Open larrybabb opened 7 months ago
Some hints....
>gcloud auth login --enable-gdrive-access
>gcloud config set project clingen-stage
if you want to use the autodetect
feature with a google sheet to generate an external table definition you can try with the following (see here)
>bq mkdef \
--autodetect \
--source_format=GOOGLE_SHEETS \
"https://docs.google.com/spreadsheets/d/1bADskBcobHTmmXungY09beWPDEa1nqM-PP__86yGVj0/edit\#gid\=2067576827" > report_submitters.def
but if you want to point to a range other than the first sheet you will need to open the file and add the range
>more report_submitters.def
{
"autodetect": true,
"sourceFormat": "GOOGLE_SHEETS",
"sourceUris": [
"https://docs.google.com/spreadsheets/d/1bADskBcobHTmmXungY09beWPDEa1nqM-PP__86yGVj0/edit\\#gid\\=2067576827"
],
"range": "'Report Submitter List'!A:G"
}
A word of caution...if using the autodetect: true
please reference the data type conversion and naming rules (headings or no headings) here.
bq mk \
--external_table_definition=report_submitters.def \
clinvar_curator.report_submitter
this will create a table called report_submitter
in the clingen-stage.clinvar_curator
dataset based on the google sheet link and range from the report_submitters.def
file definition.
I think there are 2 reasonable options
A precursor to getting all the artifacts related to the clinvar google sheets is to first define the bq client scripting steps needed to maintain and create external tables from google sheets.

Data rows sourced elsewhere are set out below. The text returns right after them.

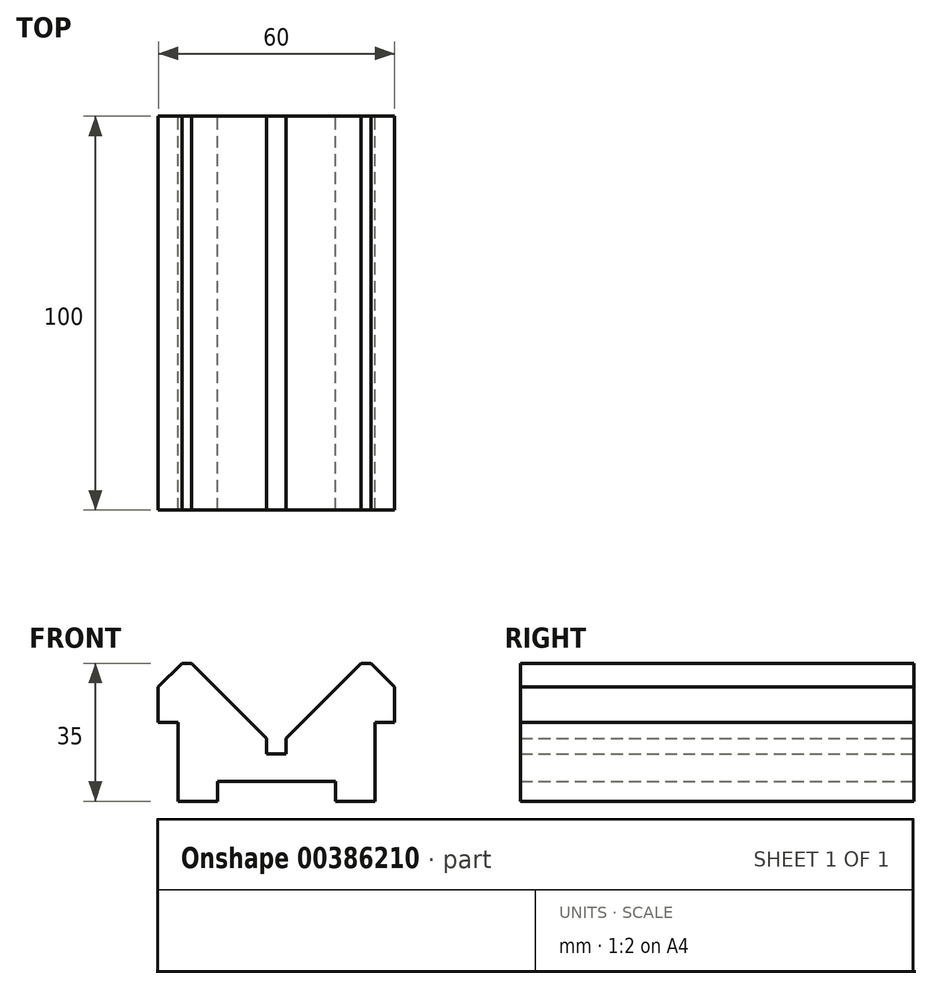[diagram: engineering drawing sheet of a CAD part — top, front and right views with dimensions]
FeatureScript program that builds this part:
annotation { "Feature Type Name" : "Feature", "Feature Type Description" : "" }
export const myFeature = defineFeature(function(context is Context, id is Id, definition is map)
    precondition{}
    {
        {
            var Q0;
            Q0=qCreatedBy(makeId("Front.planeOp"),FACE);
            var sketch = newSketch(context, id + "F0", { "sketchPlane" : qUnion([Q0])});
            skLineSegment(sketch, "E0.left", {"start": v(-31.1, 10.18) * mm, "end": v(-31.1, 1.18) * mm});
            skLineSegment(sketch, "E0.right", {"start": v(28.9, 10.18) * mm, "end": v(28.9, 1.18) * mm});
            skLineSegment(sketch, "E1.top", {"start": v(-31.1, 1.18) * mm, "end": v(-26.1, 1.18) * mm});
            skLineSegment(sketch, "E1.right", {"start": v(-26.1, -18.82) * mm, "end": v(-26.1, 1.18) * mm});
            skLineSegment(sketch, "E2.top", {"start": v(28.9, 1.18) * mm, "end": v(23.9, 1.18) * mm});
            skLineSegment(sketch, "E2.right", {"start": v(23.9, -18.82) * mm, "end": v(23.9, 1.18) * mm});
            skLineSegment(sketch, "E3", {"start": v(28.9, 10.18) * mm, "end": v(22.9, 16.18) * mm});
            skLineSegment(sketch, "E4", {"start": v(-31.1, 10.18) * mm, "end": v(-25.1, 16.18) * mm});
            skLineSegment(sketch, "E5.bottom", {"start": v(-16.1, -13.82) * mm, "end": v(13.9, -13.82) * mm});
            skLineSegment(sketch, "E5.left", {"start": v(-16.1, -13.82) * mm, "end": v(-16.1, -18.82) * mm});
            skLineSegment(sketch, "E5.right", {"start": v(13.9, -13.82) * mm, "end": v(13.9, -18.82) * mm});
            skLineSegment(sketch, "E6.trimOffspring", {"start": v(13.9, -18.82) * mm, "end": v(23.9, -18.82) * mm});
            skLineSegment(sketch, "E7", {"start": v(-26.1, -18.82) * mm, "end": v(-16.1, -18.82) * mm});
            skLineSegment(sketch, "E8.bottom", {"start": v(1.4, -6.82) * mm, "end": v(-3.6, -6.82) * mm});
            skLineSegment(sketch, "E8.left", {"start": v(1.4, -6.82) * mm, "end": v(1.4, -2.82) * mm});
            skLineSegment(sketch, "E8.right", {"start": v(-3.6, -6.82) * mm, "end": v(-3.6, -2.82) * mm});
            skLineSegment(sketch, "E9", {"start": v(-25.1, 16.18) * mm, "end": v(-22.6, 16.18) * mm});
            skLineSegment(sketch, "E10", {"start": v(20.4, 16.18) * mm, "end": v(22.9, 16.18) * mm});
            skPoint(sketch, "E11.orphan", {"position": v(20.4, 16.18) * mm});
            skLineSegment(sketch, "E12", {"start": v(1.4, -2.82) * mm, "end": v(20.4, 16.18) * mm});
            skPoint(sketch, "E13.bottom.end.orphan", {"position": v(1.4, 16.18) * mm});
            skLineSegment(sketch, "E14", {"start": v(-22.6, 16.18) * mm, "end": v(-3.6, -2.82) * mm});
            skSolve(sketch);
        }
        {
            var Q0;
            Q0 = qSketchRegion(id + "F0", true);
            extrude(context, id + "F1", {"entities" : qUnion([Q0]), "depth" : 100 * mm});
        }
    });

For example in the ClinVar Report BQ Support Tables sheet, almost every tab is used to back and external table in the clingen-stage.clinvar_curator dataset. These tables are essential to the weekly processing of clinvar datatsets.
Once we have a good process for how to script, change, commit, run, then we should get all the external tables for this sheet into this github repo and versioned.
NOTE: we will also need the means to backup and restore the sheet itself so it does not get corrupted over time. This should be a separate but related ticket. They can be done independently, but the entire process makes the most sense when they are combined to work interchangeably (i.e. modify a column in the sheet or add a new tab/table, and auto run the google-sheet external table replacement/creation script).